Last week I went with some friends to the midnight premire of the Prince of Persia. My ex decided to join us. I was fine with it. Sometimes it's not fair though. Like when we arrived i could tell he had just showered and he smelled really good. It's such torture really. Then at the theater there weren't enough seats in a row so we had to split up. We sat in seperate rows and he didn't seem to mind. Before the movie started i needed to take a breather. At that moment it all seemed to pile on me. The fact we were sitting in the same room but not together. It was the first time we have seen a movie and not sat together. I got up and left the room. I was heading to the bathroom to be alone for a few minutes and just as i turned the corner i saw this :
I've been a casual fan of Sex in the City for awhile. I own a couple seasons and i'm just starting to watch them. Its strange but i'm 25 and my mom still doesn't think i'm old enough to watch them. LOL. i had to buy the dvds in secret. Seeing the poster was kind of like seeing a picture of Audrey Hepburn. The way SJP is just marching towards her future with not fear and total confidence and poise. I told myself "i can do that too." It was really what i needed at that moment. So i bought a bottle of water and settled back in to watch the movie. "Carrie On" indeed.
Being able to stare at Jake Gyllanhall for a couple hours didn't hurt either :P
The next day i went with a few girlfriends to see the Sex in the City movie. It wasn't too great plot wise. The clothes were amazing though. I think what i love about Sex in the City is the friendship the women have. They get together for lunches and always talk so candidly about their lives and love. Just recently I've re-established an old friendship and i've found i can really open up with her again. It feels nice. We have shared some same experiences guy-wise and it feels helpful to know the things i've done aren't shameful or as big mistakes as i first thought.
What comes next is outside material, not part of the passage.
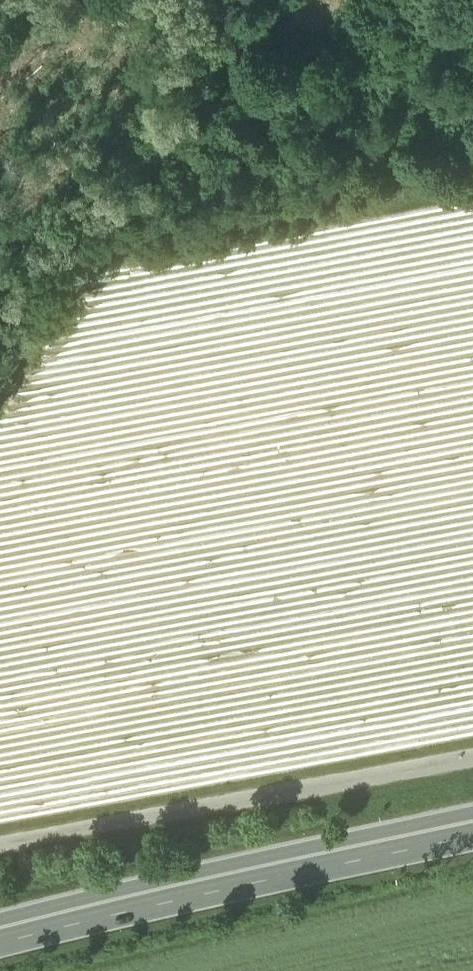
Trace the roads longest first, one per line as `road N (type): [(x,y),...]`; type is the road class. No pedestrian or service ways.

Other than that i've just been working alot. There is a guy that comes into the restaurant that i work at quite frequently. I haven't really had the chance to talk to him but i've looked quite enough :) Actually my guy friend was who pointed him out to me. He always told me he (the guy) resembled Edward from Twilight. He kindof does too but not too much. Now i have been dared to ask him if he is single. But now my guy friend (my ex's brother) is out of town so i have to work alot more. Also i have to work side by side with my ex... for 7 hours a day. this should be interesting.